I cried off and on for hours . . . those selfless tears that come so infrequently. Guilt and a personal sense of loss were not part of my sadness. Regret, yes, but primarily sorrow, and sorrow is different from the pain of grief. Grief bleeds for itself. Sorrow connects you to the other.
All day I carried on little conversations with my father reassuring him that I had come through a dark wood into a space I had cleared for myself.
By late afternoon, remembering bills that need attention, I moved to my office.
I was deep into budget revision when I sensed light coming from somewhere other than the waning of the day or the dresser lamp behind me. Curious, my concentration broken, I looked out at the gathering darkness at what I can only describe as a supernatural brilliance.
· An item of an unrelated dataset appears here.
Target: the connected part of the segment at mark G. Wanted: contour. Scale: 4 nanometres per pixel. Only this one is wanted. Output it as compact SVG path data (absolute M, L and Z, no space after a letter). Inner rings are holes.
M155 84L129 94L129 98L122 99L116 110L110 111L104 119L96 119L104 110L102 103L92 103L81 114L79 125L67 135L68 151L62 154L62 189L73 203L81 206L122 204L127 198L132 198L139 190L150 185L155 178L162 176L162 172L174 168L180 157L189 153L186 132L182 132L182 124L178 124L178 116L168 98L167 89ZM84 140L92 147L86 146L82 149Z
Had I been an astronomer, I might have recognized some rare place in the universe: had a shepherd’s crook rested on the arm of my chair I might have believed the Star in the East: no way was it a planet or star, too bright, too many points of light streaming through the windows just above my desk. Disbelief moved me into the kitchen. Yes, it was still there. Wanting my new husband to see it, I rooted around for my shoes, flew down the steps and ran toward the barn. ”Ed, Ed,” I shouted, pointing with my arm, “look.” The radiance was nowhere to be seen in what was now a night sky.
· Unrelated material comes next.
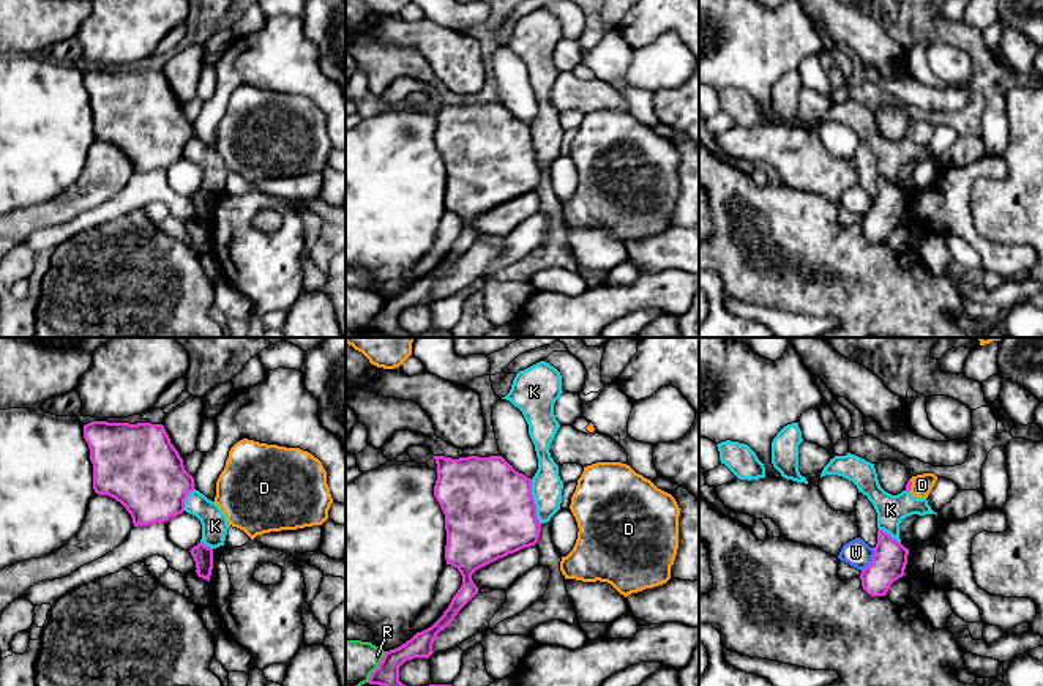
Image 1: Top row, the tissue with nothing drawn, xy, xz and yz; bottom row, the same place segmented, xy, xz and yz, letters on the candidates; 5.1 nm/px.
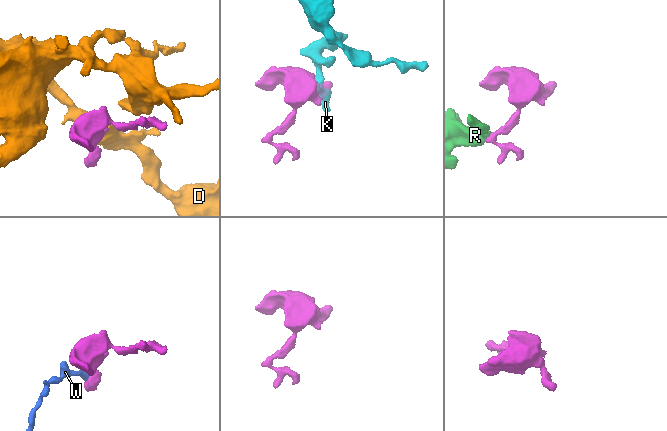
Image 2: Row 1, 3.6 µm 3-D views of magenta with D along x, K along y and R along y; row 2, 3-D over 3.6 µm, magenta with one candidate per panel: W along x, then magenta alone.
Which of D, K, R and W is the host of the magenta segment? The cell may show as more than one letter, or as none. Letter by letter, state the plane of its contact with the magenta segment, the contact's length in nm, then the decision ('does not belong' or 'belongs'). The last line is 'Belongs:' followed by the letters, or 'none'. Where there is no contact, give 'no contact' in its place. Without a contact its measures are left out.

I fell asleep wondering if I’d read about a celestial phenomenon in the morning paper. It astounds me now that I looked even briefly in the noisy world for an answer. The whole day had been spent in a quiet, holy place, and that place was inside me in a room called Remember. We all have this room. The door might slam shut, the roof cave in but nothing can destroy it.
I like to believe that’s where I went. For a few hours the world around me didn’t exist and I was bound to my father in a common fate that allowed for the deepest levels of compassion, sympathy and empathy. The wall that seems to separate life from death came tumbling down and two people straddling two worlds were inexplicably linked.